While the human inhabitants of the St. Margaret’s Bay area cope with winter above ground, those who dwell beneath the surface of the Bay face winter in their own unique environment. We can imagine that “Surfacing” portrays a lone fish rising from the safety of its coastal seabed to investigate some surface turbulence, perhaps the result of a harsh tide, or winds from a winter storm.
Patrick Charlton “Lone Pine”
Photo on canvas, 14 x 11, Unframed, $60.
This photo was taken using my iPhone, while I was strolling alone White Point Beach. What struck me was the solitude and the strength of the image: a lone tree, rooted in granite rocks and sand, standing firm against blizzards and snow, horizontal rain and the almighty gales of the North Atlantic. Perhaps it is symbolic of the fortitude and resilience in our Maritime community to endure hardship.
Glenna Earle “Circles of Care” - SOLD
Cotton tote and matching mask, adorned with vintage brooch, $45.
Winter is a traditional time to reach out to our circle of friends and family, to share hearty dinners, card games, getaways to warm places, and day trips to beat the winter blahs. This year, we must show our care for those in our cherished circles in different ways, as represented by this trio. There is a tote in an elegant winter neutrals pattern of Art Deco circles to care for favourite items, a matching mask to care for our health, and a grandmother’s crystal brooch to symbolize how, together, we are all caring for each other.
Sue George “Winter Cove”
Acrylic, 16 x 20, Unframed, $525.
For many seasons, this little cove was my secret place in my neighbourhood where I would take my dog.
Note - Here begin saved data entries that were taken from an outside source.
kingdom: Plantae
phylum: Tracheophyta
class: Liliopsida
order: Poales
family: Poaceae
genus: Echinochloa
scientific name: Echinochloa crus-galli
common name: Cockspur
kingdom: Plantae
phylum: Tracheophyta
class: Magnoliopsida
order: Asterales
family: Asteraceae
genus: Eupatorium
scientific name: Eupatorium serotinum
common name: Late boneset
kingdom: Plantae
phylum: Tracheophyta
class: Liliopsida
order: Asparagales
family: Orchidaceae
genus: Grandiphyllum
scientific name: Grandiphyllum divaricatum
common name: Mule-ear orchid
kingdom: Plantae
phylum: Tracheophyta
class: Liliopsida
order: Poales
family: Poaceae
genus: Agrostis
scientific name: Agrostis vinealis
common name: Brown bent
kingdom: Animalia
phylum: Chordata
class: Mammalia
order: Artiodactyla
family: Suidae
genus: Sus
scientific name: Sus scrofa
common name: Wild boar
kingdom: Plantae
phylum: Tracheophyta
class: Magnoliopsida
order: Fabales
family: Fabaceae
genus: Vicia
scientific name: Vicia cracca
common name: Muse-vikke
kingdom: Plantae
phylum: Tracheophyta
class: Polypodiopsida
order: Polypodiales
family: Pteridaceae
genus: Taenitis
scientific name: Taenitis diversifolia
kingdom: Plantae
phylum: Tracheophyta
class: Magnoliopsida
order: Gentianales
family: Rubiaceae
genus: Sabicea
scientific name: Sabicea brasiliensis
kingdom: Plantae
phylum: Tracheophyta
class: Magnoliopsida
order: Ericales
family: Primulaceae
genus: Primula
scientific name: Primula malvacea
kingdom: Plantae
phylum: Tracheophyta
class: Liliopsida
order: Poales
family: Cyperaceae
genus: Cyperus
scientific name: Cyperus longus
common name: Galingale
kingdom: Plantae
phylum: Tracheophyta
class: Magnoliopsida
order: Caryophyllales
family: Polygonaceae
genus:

She would explore while I sat with my back against a massive pine tree to watch the sun set and contemplate life. I knew it was only a matter of time before the lot was sold and my spot was gone. This is now somebody’s backyard. Thankfully, they saved the pine. I painted this piece to always have my secret spot on Five Island Lake.
Amy Nemeth “January’s Dark Sky” - SOLD
Watercolour and pen, 11 x 13, Framed, $95.
This piece was inspired by the short winter days, and how quiet and lonely January can feel. Winter is a time of reflection for me, after the hecticness of the holiday season. I was inspired to try to capture all of that in a painting, while also using a lone tree, which I often notice while on winter hikes in Polly’s Cove.